Whenever a line in the records below holds the string "depth", copy it out.

ENTRIES SUPPLIED ->
┄┄┄┄┄┄┄┄┄┄┄┄┄┄┄┄┄┄┄┄

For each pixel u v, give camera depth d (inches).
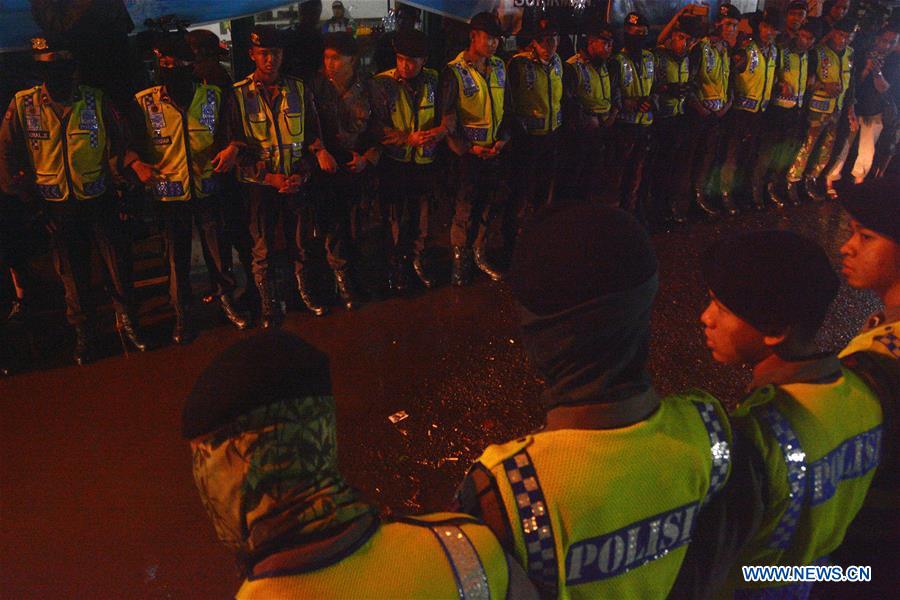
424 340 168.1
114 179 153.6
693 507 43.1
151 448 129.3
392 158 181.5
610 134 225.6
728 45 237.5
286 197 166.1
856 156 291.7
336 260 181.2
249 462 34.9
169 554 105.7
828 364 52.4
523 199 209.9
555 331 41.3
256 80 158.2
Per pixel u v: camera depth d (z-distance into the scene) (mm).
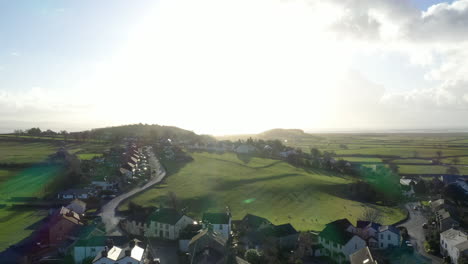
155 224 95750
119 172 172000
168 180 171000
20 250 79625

┄┄┄┄┄┄┄┄┄┄┄┄┄┄┄┄┄┄┄┄

PROBLEM SOLUTION ->
For each pixel u v, give camera depth d (inches).
Per pixel u v: camera depth d (z-distance into the scene) (mm).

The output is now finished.